Unable to quantization FP8 in TensorRT


Unable to run inference using TensorRT FP8 quantization


TensorRT Version: 8.6.1
GPU Type: RTX 4070 Ti
Nvidia Driver Version: 530
CUDA Version: 12.1
CUDNN Version:
Operating System + Version: Ubuntu 22.04 LTS
Python Version (if applicable): 3.10
TensorFlow Version (if applicable): —
PyTorch Version (if applicable): —
Baremetal or Container (if container which image + tag): baremetal

My Problem

NVIDIA claimed that the new 4th gen TensorCores support FP8 quantization.
So I have an RTX 4070 Ti (ada lovelace archi.) which has the 4th Gen of TensorCores and suport FP8 format. So I have installed CUDA 12.1 and TensorRT 8.6.1 which include kFP8 data type for FP8 format.

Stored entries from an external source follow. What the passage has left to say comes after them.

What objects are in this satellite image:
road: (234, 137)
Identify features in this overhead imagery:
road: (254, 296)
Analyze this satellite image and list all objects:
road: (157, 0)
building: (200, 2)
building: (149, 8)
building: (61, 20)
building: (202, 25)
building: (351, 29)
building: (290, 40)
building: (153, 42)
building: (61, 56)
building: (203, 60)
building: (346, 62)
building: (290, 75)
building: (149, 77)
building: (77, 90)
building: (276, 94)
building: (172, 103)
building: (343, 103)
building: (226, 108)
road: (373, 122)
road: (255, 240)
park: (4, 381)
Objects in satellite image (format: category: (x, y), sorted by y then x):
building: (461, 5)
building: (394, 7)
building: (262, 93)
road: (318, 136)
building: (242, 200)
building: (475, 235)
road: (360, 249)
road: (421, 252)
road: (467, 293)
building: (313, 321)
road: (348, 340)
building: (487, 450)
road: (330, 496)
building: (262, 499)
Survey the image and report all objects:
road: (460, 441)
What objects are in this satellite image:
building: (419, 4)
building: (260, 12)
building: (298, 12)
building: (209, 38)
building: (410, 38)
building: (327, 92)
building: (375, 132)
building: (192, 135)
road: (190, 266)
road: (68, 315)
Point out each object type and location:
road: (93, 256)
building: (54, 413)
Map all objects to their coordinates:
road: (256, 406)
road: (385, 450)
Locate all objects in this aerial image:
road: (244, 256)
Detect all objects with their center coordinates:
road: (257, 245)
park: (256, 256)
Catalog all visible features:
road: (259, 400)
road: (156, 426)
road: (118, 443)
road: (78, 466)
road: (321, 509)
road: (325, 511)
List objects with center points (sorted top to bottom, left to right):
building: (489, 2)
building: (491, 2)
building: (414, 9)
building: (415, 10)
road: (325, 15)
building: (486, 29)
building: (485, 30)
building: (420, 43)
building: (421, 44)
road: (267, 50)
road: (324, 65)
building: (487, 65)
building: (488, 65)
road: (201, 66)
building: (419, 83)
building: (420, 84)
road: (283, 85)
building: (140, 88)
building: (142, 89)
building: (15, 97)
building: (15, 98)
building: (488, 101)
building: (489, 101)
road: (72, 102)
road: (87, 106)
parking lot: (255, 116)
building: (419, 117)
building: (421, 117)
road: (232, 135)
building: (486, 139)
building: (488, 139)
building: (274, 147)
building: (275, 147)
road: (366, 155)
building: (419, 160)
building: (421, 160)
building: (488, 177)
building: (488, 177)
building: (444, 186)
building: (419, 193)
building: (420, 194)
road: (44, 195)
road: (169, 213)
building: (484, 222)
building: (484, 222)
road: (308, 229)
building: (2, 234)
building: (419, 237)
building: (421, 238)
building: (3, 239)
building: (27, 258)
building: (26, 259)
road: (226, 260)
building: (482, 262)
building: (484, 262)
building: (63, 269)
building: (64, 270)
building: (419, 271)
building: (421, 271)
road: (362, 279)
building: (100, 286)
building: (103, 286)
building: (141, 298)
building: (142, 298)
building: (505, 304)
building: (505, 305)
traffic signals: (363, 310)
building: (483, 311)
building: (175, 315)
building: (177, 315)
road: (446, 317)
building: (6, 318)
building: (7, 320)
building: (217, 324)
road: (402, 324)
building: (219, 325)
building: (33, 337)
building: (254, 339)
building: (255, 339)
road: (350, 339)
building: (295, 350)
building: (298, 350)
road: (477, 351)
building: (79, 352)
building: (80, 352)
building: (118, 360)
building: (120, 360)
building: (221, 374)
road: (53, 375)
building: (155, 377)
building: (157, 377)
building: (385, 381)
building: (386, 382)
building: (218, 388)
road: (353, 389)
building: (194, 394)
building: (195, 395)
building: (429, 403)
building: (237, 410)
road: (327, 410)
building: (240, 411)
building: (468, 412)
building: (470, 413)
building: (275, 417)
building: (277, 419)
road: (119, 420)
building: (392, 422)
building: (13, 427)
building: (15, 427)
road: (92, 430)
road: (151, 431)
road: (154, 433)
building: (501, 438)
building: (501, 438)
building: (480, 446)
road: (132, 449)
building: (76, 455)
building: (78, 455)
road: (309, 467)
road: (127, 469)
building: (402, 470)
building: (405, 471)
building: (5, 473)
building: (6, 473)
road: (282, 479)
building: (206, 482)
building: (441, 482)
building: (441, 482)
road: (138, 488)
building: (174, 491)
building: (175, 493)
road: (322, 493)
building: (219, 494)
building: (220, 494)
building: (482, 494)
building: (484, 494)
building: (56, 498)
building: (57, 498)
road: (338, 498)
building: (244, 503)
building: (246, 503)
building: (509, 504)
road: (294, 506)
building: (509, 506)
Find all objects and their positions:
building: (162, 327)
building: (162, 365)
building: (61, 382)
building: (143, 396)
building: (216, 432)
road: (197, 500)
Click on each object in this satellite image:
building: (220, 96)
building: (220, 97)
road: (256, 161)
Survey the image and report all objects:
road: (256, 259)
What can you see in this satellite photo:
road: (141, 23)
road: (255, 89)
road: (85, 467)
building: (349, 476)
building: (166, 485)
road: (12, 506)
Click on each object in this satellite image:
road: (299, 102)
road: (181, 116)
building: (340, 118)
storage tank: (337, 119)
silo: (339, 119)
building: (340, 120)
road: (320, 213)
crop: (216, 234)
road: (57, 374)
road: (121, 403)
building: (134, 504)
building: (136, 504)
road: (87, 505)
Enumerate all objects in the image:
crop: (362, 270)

However, I cannot successfully run inference using FP8. INT8 on the other hand works fine but FP8 is not working.

Here I have found in limitations section that FP8 is not supported in TensorRT yet.

So basically FP8 is implemented in TensorRT 8.6.1 but it is not supported yet?
Could you please explain to me what that means? Because for me it is not supported means it is not implemented as well… !!

My Questions

  1. How I can quantize a model in FP8 and run inference in FP8 using TensorRT.
  2. Which tool I should use instead of TensorRT to quantize, calibrate and run inference in FP8 format.
  3. When will TensorRT support FP8 quantization format.
  4. Do you have any Early Access software to quantize and use FP8 format.

Thank you in advanced.

Best regards


1 TensorRT 8.6 adds nvinfer1::DataType::kFP8 to the public API in preparation for the introduction of FP8 support in future TensorRT releases. However, FP8 (8-bit floating point) is not supported by TensorRT currently, and attempting to use FP8 will result in an error or undefined behavior.

Please refer to the Developer Guide :: NVIDIA Deep Learning TensorRT Documentation for the same.

Thank you.